Let’s tackle some of the most common questions that come up on the journey to understanding whey.

Can I drink whey straight?

Yes, you can! Acid whey has a tangy, lemony taste that some people find refreshing. You can drink it chilled on its own or mix it with a bit of fruit juice to sweeten it up.

Is the whey from my yogurt the same as whey protein powder?

No, they are very different. The whey from your yogurt is the natural, liquid form. Whey protein powder is a highly processed and concentrated product, usually made from sweet whey, where the protein has been isolated and dried.

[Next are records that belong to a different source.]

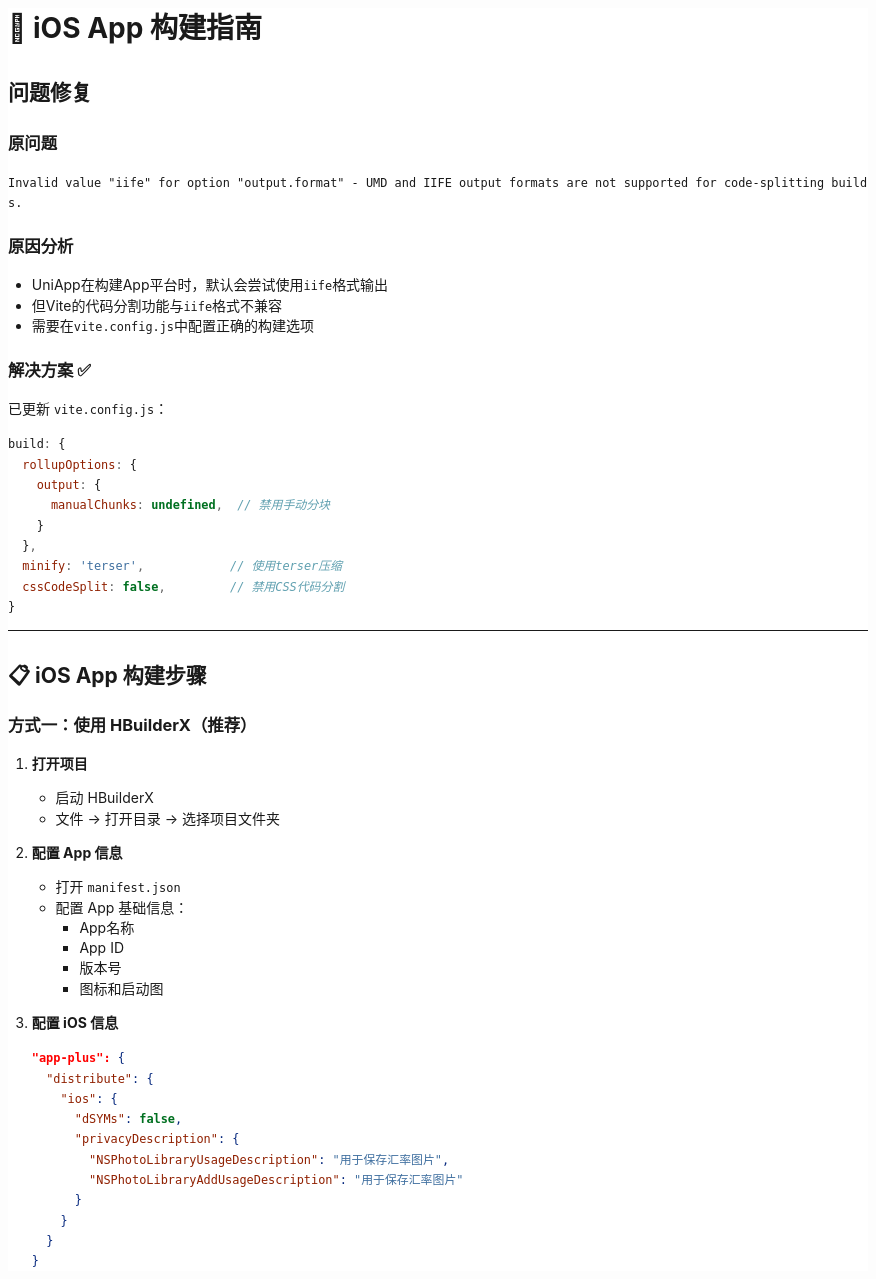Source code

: # 📱 iOS App 构建指南

## 问题修复

### 原问题
```
Invalid value "iife" for option "output.format" - UMD and IIFE output formats are not supported for code-splitting builds.
```

### 原因分析
- UniApp在构建App平台时，默认会尝试使用`iife`格式输出
- 但Vite的代码分割功能与`iife`格式不兼容
- 需要在`vite.config.js`中配置正确的构建选项

### 解决方案 ✅

已更新 `vite.config.js`：

```javascript
build: {
  rollupOptions: {
    output: {
      manualChunks: undefined,  // 禁用手动分块
    }
  },
  minify: 'terser',            // 使用terser压缩
  cssCodeSplit: false,         // 禁用CSS代码分割
}
```

---

## 📋 iOS App 构建步骤

### 方式一：使用 HBuilderX（推荐）

1. **打开项目**
   - 启动 HBuilderX
   - 文件 → 打开目录 → 选择项目文件夹

2. **配置 App 信息**
   - 打开 `manifest.json`
   - 配置 App 基础信息：
     - App名称
     - App ID
     - 版本号
     - 图标和启动图

3. **配置 iOS 信息**
   ```json
   "app-plus": {
     "distribute": {
       "ios": {
         "dSYMs": false,
         "privacyDescription": {
           "NSPhotoLibraryUsageDescription": "用于保存汇率图片",
           "NSPhotoLibraryAddUsageDescription": "用于保存汇率图片"
         }
       }
     }
   }
   ```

How much whey do I get from making yogurt?

It depends on how thick you want your yogurt. For a standard Greek-style yogurt, you can expect to strain out about 1 cup of whey for every 4 cups of plain yogurt you start with.

What’s the best use for whey for a beginner?

The easiest and most rewarding way to start is by adding it to your morning smoothie. It’s a simple swap that requires no extra effort and provides an immediate nutritional benefit.

Can I use whey to start my next batch of yogurt?

Yes, you absolutely can! About a quarter-cup of fresh whey from your last batch contains enough active cultures to inoculate a new batch of milk. It’s a sustainable way to keep your yogurt-making cycle going.

Don’t Waste a Drop: Your Whey Forward

Understanding what is whey and what to do with it is a true level-up moment in your homemade yogurt adventure. It transforms the process from simply making a food to practicing a “whole ingredient” philosophy, where nothing is wasted. That tangy liquid is a testament to the magic of fermentation—a gift of protein, probiotics, and endless culinary potential.

So the next time you pull a bowl of freshly strained yogurt from the fridge, don’t look at the liquid left behind as waste. Look at it as an opportunity. Celebrate your liquid gold, and have fun discovering all the delicious and creative ways you can put it to use.